A short history of the Algonquin Island Association (AIA)
The first houses on Algonquin Island were floated down by barge from Hanlan’s Point in 1938, and were placed around the periphery of the Island. The houses on the interior streets were later built after WWII, when many returned veterans used their housing grants to build a home. By 1949, most of the 110 lots on Algonquin were taken.
As many Algonquin residents began to stay in their homes over the winter a vibrant community formed, holding bridge parties, skating parties on the lagoon, and other social events. They built an AIA clubhouse in 1950. This building immediately became the focus of community life, hosting a New Year’s Dance, a bridge club, a garden club, a drama society, badminton, yoga, and dance classes. In 1964, a regular play program for moms and preschoolers was also set up at the AIA (early beginnings of the Waterfront Montessori that continues to thrive today).
In June 1989 the AIA clubhouse burned to the ground in a tragic fire.

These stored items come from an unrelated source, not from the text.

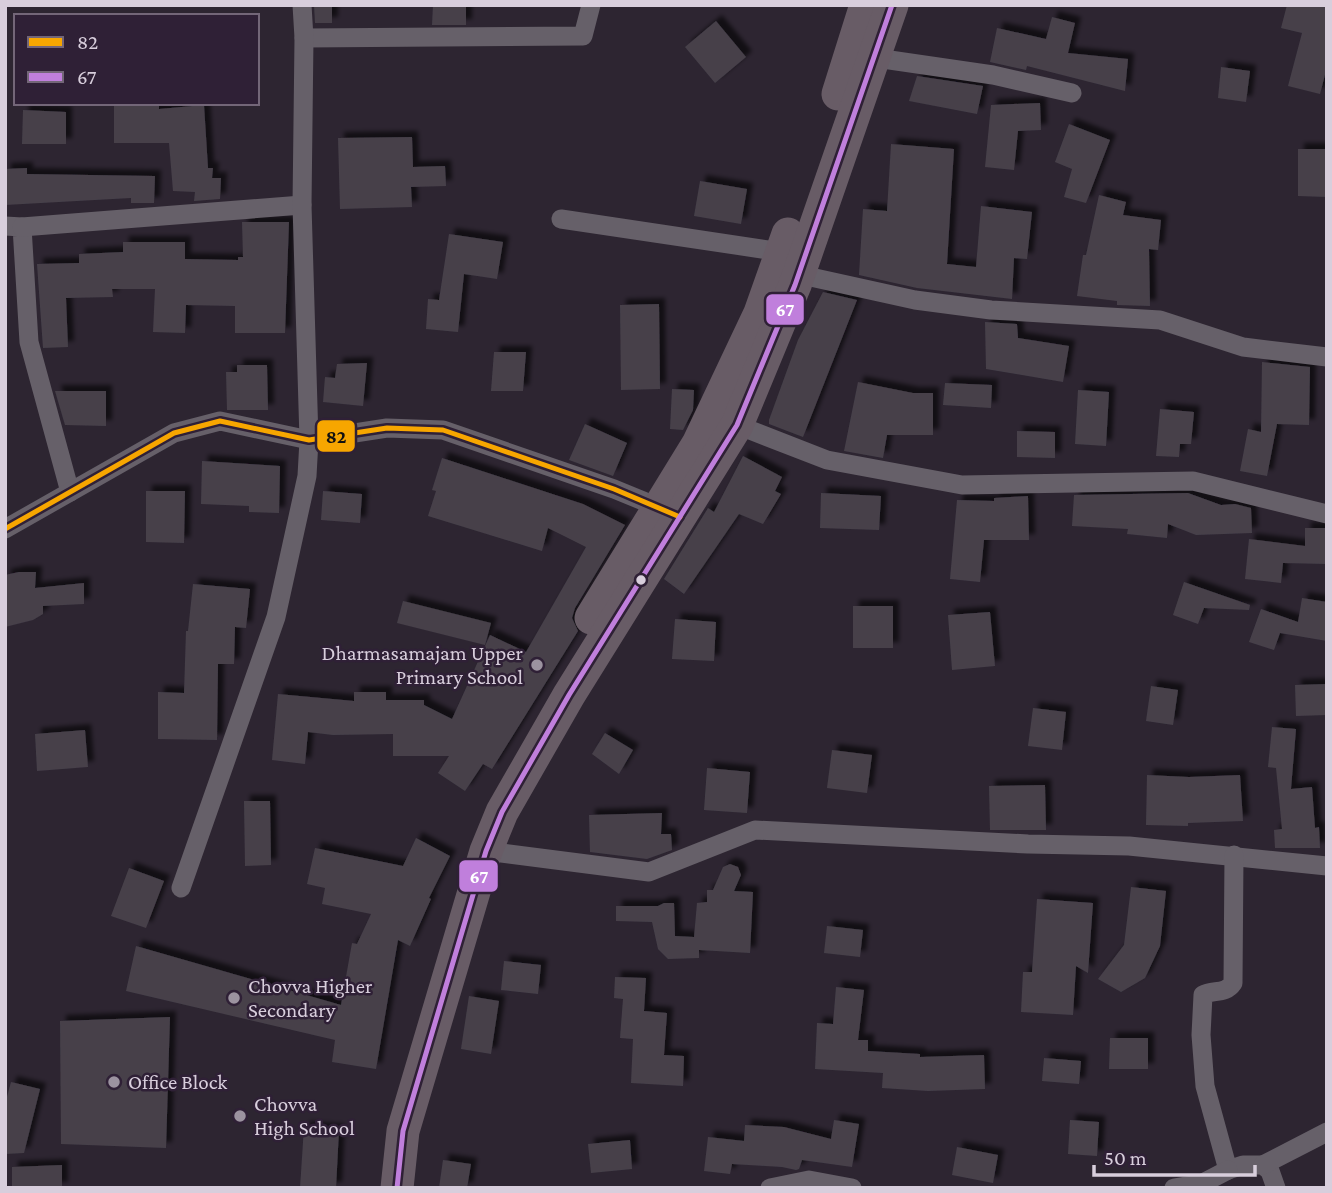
<svg xmlns="http://www.w3.org/2000/svg" width="1332" height="1193" font-family="'Crimson Pro',serif">
<defs>
<filter id="shadow"><feDropShadow dx="6" dy="-6" stdDeviation="2" flood-color="#0009"/></filter>
</defs>
<rect width="100%" height="100%" fill="#2d2531"/>
<g fill="#46404a" filter="url(#shadow)">
<path d="M314 5H332V23H315Z"/>
<path d="M433 5H466V25H432Z"/>
<path d="M1287 5H1327V67L1320 94 1288 86 1302 33 1281 28Z"/>
<path d="M1052 17 1075 23 1068 53 1128 59 1125 91 1027 66 1026 70 990 62 997 28 1046 39Z"/>
<path d="M716 21 746 57 715 83 685 47Z"/>
<path d="M1221 67 1250 71 1246 102 1218 98Z"/>
<path d="M917 76 983 86 977 114 909 101Z"/>
<path d="M114 103H159V109L204 105 208 168H213L212 178H221L220 199 194 201 195 192 173 191 169 143H114Z"/>
<path d="M1040 103 1041 130 1018 131 1014 170 985 167 991 105Z"/>
<path d="M23 110 66 112V144H22Z"/>
<path d="M1069 124 1110 140 1086 203 1064 197 1072 169 1055 162Z"/>
<path d="M412 137 413 167 445 166 446 186 411 187 412 207 340 209 338 138Z"/>
<path d="M891 144 954 149 947 264 976 267 981 206 1032 212 1027 259 1014 258 1012 299 917 288 859 275 863 209 887 211Z"/>
<path d="M1298 149H1327V197L1298 196Z"/>
<path d="M27 168V174L155 176 154 203H131V198L5 205V169Z"/>
<path d="M700 181 747 189 741 224 694 216Z"/>
<path d="M1099 195 1126 202 1123 215 1161 220 1158 250 1149 249 1150 306 1117 305V301L1077 296 1083 255H1086Z"/>
<path d="M242 222H289L285 333H235V306L186 305 185 333 153 332 155 289H112L113 297 66 298 68 347 43 348 37 264 79 263V254L123 252V242H185V259L238 260V257H243Z"/>
<path d="M449 234 503 242 497 279 464 274 458 332 426 329 428 299 439 300Z"/>
<path d="M823 292 857 300 803 437 769 424V420L798 340Z"/>
<path d="M659 304 660 389 621 390 620 305Z"/>
<path d="M985 322 1017 324 1018 338 1069 346 1063 382 986 369Z"/>
<path d="M494 352H526L523 391H491Z"/>
<path d="M1262 362 1310 367 1309 425 1277 424 1267 476 1240 471 1248 429 1261 432Z"/>
<path d="M367 363 363 406 323 402 325 377 335 378 337 364Z"/>
<path d="M237 365H267L268 410H227L226 372H237Z"/>
<path d="M858 382 913 393H933V435H887L883 458 844 451Z"/>
<path d="M945 383 992 385 991 408 943 405Z"/>
<path d="M672 389 694 390 693 410 683 430 670 429Z"/>
<path d="M1078 390 1109 392 1106 446 1075 444Z"/>
<path d="M55 391H106V426L65 425Z"/>
<path d="M1160 409 1194 412 1191 444H1180L1179 457 1156 456Z"/>
<path d="M585 424 627 443 613 476 569 460Z"/>
<path d="M1017 431 1055 432V458L1017 457Z"/>
<path d="M743 456 782 477 775 491 781 494 763 524 739 514 684 594 664 579 708 508 714 512Z"/>
<path d="M442 458 583 504 625 525 575 608 572 618 578 631 492 769 483 764 465 791 438 773 449 756H393V734L333 735 308 732 305 764 272 760 278 694 354 701V692H386V700H424V705L452 719 490 635 526 652 586 547 548 528 542 551 428 516 436 491 432 490Z"/>
<path d="M202 461 280 466 279 513 249 512V506L201 504Z"/>
<path d="M146 491H185L184 543 146 542Z"/>
<path d="M323 491 362 494 360 523 321 520Z"/>
<path d="M821 493 881 496 879 530 820 528Z"/>
<path d="M1188 493 1221 505 1235 504 1251 508 1252 533 1196 535 1168 524 1167 538 1127 534 1128 529 1072 526 1074 495Z"/>
<path d="M1028 496 1029 540H984L980 582 950 579 957 500 994 501V498Z"/>
<path d="M1305 528H1327V564L1283 563 1281 583 1245 579 1249 539 1305 546Z"/>
<path d="M19 572H36L35 588 84 583V604L43 606V614L33 620 5 627V575Z"/>
<path d="M1184 582 1250 605 1249 610 1204 608 1198 624 1173 615Z"/>
<path d="M193 584 250 589 246 628 235 627 234 664H218L217 740 158 739V692L184 693 186 631H188Z"/>
<path d="M1302 598 1327 602V641L1280 633 1274 650 1249 642 1261 609 1298 622Z"/>
<path d="M403 601 491 623 485 645 397 623Z"/>
<rect x="853" y="606" width="40" height="42"/>
<path d="M990 612 995 666 952 670 948 615Z"/>
<path d="M675 619 716 622 714 661 672 659Z"/>
<path d="M1327 684V715L1296 716 1295 685Z"/>
<path d="M1151 686 1178 690 1173 725 1146 721Z"/>
<path d="M1033 708 1066 712 1062 750 1028 746Z"/>
<path d="M1272 727 1296 729 1291 789 1312 787 1315 828 1319 827 1320 848H1275L1274 830 1282 829 1276 768 1268 767Z"/>
<path d="M85 730 88 767 37 771 35 734Z"/>
<path d="M605 733 633 750 619 774 592 754Z"/>
<path d="M832 750 872 755 867 793 827 788Z"/>
<path d="M707 768 750 772 747 813 704 810Z"/>
<path d="M1147 775 1189 777 1240 775 1243 821 1188 823V826L1146 825Z"/>
<path d="M1045 785 1046 830H990L989 786Z"/>
<path d="M244 801H270L271 865 245 866Z"/>
<path d="M662 813 661 834H671L672 850 647 859 590 852 589 815Z"/>
<path d="M416 838 450 856 429 898 431 899 410 946 398 940 376 1069 332 1062 335 1040 126 991 136 946 341 1005 352 943 357 944 371 914 322 904 325 888 307 884 315 848 403 866Z"/>
<path d="M730 864 738 867 741 875 734 891 753 892 750 953 699 950V958L668 959 658 949 652 922 616 921V906H658L664 903H674L675 936 694 937 697 903 707 902V890H713L723 867Z"/>
<path d="M129 868 164 881 146 928 111 916Z"/>
<path d="M1131 887 1166 891 1160 946 1145 978 1121 992 1098 979 1124 945Z"/>
<path d="M1037 899 1093 903 1088 973 1076 966 1073 1015 1021 1012 1023 972H1032Z"/>
<path d="M827 926 863 930 860 957 824 953Z"/>
<path d="M504 961 541 965 538 994 501 990Z"/>
<path d="M615 977 646 978 644 1011 667 1013 664 1055 684 1056 683 1086 631 1083 633 1039 620 1038 623 999 614 998Z"/>
<path d="M836 987 864 990 858 1040H868V1051L920 1054V1057L984 1055 985 1089 928 1091 882 1088 883 1073 815 1069 817 1023 833 1024Z"/>
<path d="M469 996 499 1001 491 1054 461 1049Z"/>
<path d="M170 1017 166 1148 61 1144 60 1021Z"/>
<path d="M1110 1038H1148V1069H1109Z"/>
<path d="M1044 1058 1081 1061 1079 1084 1042 1081Z"/>
<path d="M11 1082 40 1089 24 1153 5 1154V1104Z"/>
<path d="M834 1120 859 1124 852 1167 802 1160 799 1169 796 1170 782 1167 732 1164 730 1174 704 1171 708 1137 744 1141 745 1125 784 1127 831 1139Z"/>
<path d="M1070 1120 1099 1122 1097 1156 1068 1154Z"/>
<path d="M304 1127 339 1130 336 1188H300Z"/>
<path d="M630 1140 632 1169 591 1173 588 1144Z"/>
<path d="M957 1147 998 1155 993 1183 952 1175Z"/>
<path d="M443 1160 471 1164 467 1188H439Z"/>
<path d="M62 1165V1188H12V1167Z"/>
</g>
<g fill="none" stroke-linecap="round" stroke-linejoin="round">
<g stroke="#666069" stroke-width="19">
<path d="M304 38 583 36 591 5"/>
<path d="M876 58 993 75 1072 93"/>
<path d="M561 219 782 252"/>
<path d="M5 226 22 227 29 342 70 492"/>
<path d="M22 227 302 205"/>
<path d="M797 274 915 300 991 310 1160 320 1243 347 1327 357"/>
<path d="M737 425 827 460 962 485 1193 481 1327 514"/>
<path d="M5 529 174 433 220 421 309 440 387 428 443 430 614 489 658 507"/>
<path d="M486 851 649 872 755 830 1028 844 1129 846 1327 866"/>
<path d="M1234 855 1233 983C1225 995 1213 989 1203 995L1201 1035 1205 1086 1228 1170 1243 1165H1263L1270 1171 1276 1188"/>
<path d="M181 888 276 617 307 476 309 440 302 205 304 38 302 5"/>
<path d="M1263 1165 1327 1132"/>
<path d="M770 1188 809 1180 852 1188"/>
<path d="M1174 1188 1203 1183 1228 1170"/>
</g>
<g stroke="#685c66" stroke-width="33">
<path d="M838 94 866 5"/>
<path d="M591 618 698 444 760 313 788 234"/>
<path d="M397 1188 403 1131 486 851 502 812 569 695 737 425 795 285 892 5"/>
</g>
<defs>
<path id="bus-1" d="M5 529 174 433 220 421 309 440 387 428 443 430 614 489 680 517"/>
<path id="bus-2" d="M397 1188 403 1131 486 851 502 812 569 695 737 425 795 285 892 5"/>
</defs>
<use href="#bus-1" stroke="#2f2036" stroke-width="10"/>
<use href="#bus-2" stroke="#2f2036" stroke-width="10"/>
<use href="#bus-1" stroke="#f7a600" stroke-width="5"/>
<use href="#bus-2" stroke="#c07fdc" stroke-width="5"/>
</g>
<circle fill="#d8cedc" stroke="#2f2036" stroke-width="2.5" cx="641" cy="580" r="6"/>
<g fill="#9c93a0" stroke="#2f2036" stroke-width="2.5">
<circle cx="537" cy="665" r="7"/>
<circle cx="234" cy="998" r="7"/>
<circle cx="114" cy="1082" r="7"/>
<circle cx="240" cy="1116" r="7"/>
</g>
<g text-anchor="middle" stroke-width="5" stroke-linejoin="round" paint-order="stroke">
<g font-size="21" fill="#d8cedc" stroke="#2f2036" text-anchor="start">
<text x="523" y="660" text-anchor="end">Dharmasamajam Upper<tspan x="523" dy="24">Primary School</tspan></text>
<text x="248" y="993">Chovva Higher<tspan x="248" dy="24">Secondary</tspan></text>
<text x="128" y="1089">Office Block</text>
<text x="254" y="1111">Chovva<tspan x="254" dy="24">High School</tspan></text>
</g>
</g>
<g stroke="#2f2036" stroke-width="2.5">
<rect x="765" y="293" width="40" height="33" rx="7" fill="#c07fdc"/>
<rect x="316" y="419" width="40" height="34" rx="7" fill="#f7a600"/>
<rect x="458" y="859" width="41" height="34" rx="7" fill="#c07fdc"/>
</g>
<g font-size="19" text-anchor="middle" font-weight="bold" fill="#fff">
<text x="785" y="316">67</text>
<text x="479" y="883">67</text>
</g>
<g font-size="19" text-anchor="middle" font-weight="bold" fill="#111">
<text x="336" y="443">82</text>
</g>
<rect width="1332" height="1193" fill="none" stroke="#d8cedc" stroke-width="14"/>
<rect x="14" y="14" width="245" height="91" fill="#2f2036" stroke="#736678" stroke-width="2"/>
<rect x="28" y="37" width="35" height="10" fill="#f7a600" stroke="#736678" stroke-width="2"/>
<text x="77" y="49" font-size="21" fill="#d8cedc">82</text>
<rect x="28" y="72" width="35" height="10" fill="#c07fdc" stroke="#736678" stroke-width="2"/>
<text x="77" y="84" font-size="21" fill="#d8cedc">67</text>
<path d="M1094 1165v10h161v-10" fill="none" stroke="#d8cedc" stroke-width="3.5"/>
<text x="1104" y="1165" font-size="21" fill="#d8cedc" stroke="#2f2036" stroke-width="5" paint-order="stroke">50 m</text>
</svg>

However, committees were immediately formed to rebuild the AIA, as a huge co-operative effort. By the end of 1990, the new clubhouse was in full use. Since then, it has been used by the entire Island community as a winter community centre, holding a wide range of activities: an annual Christmas Boutique of Island handicrafts, a Valentine Dance, a New Year’s Dance, yoga, dancing classes, cooking classes for kids, book readings, film nights, poker, euchre, and dart tournaments and more.
In the summer months, the Island community shifts its location over to the Ward’s Island Association clubhouse (WIA) for organized community fun. During the prime summer months, the beautiful AIA clubhouse is available to city folks for weddings, reunions, private celebrations, retreats and seminars. Torontonians are welcome to enjoy this wonderful facility, situated amid acres of pristine parkland with the most gorgeous skyline patio.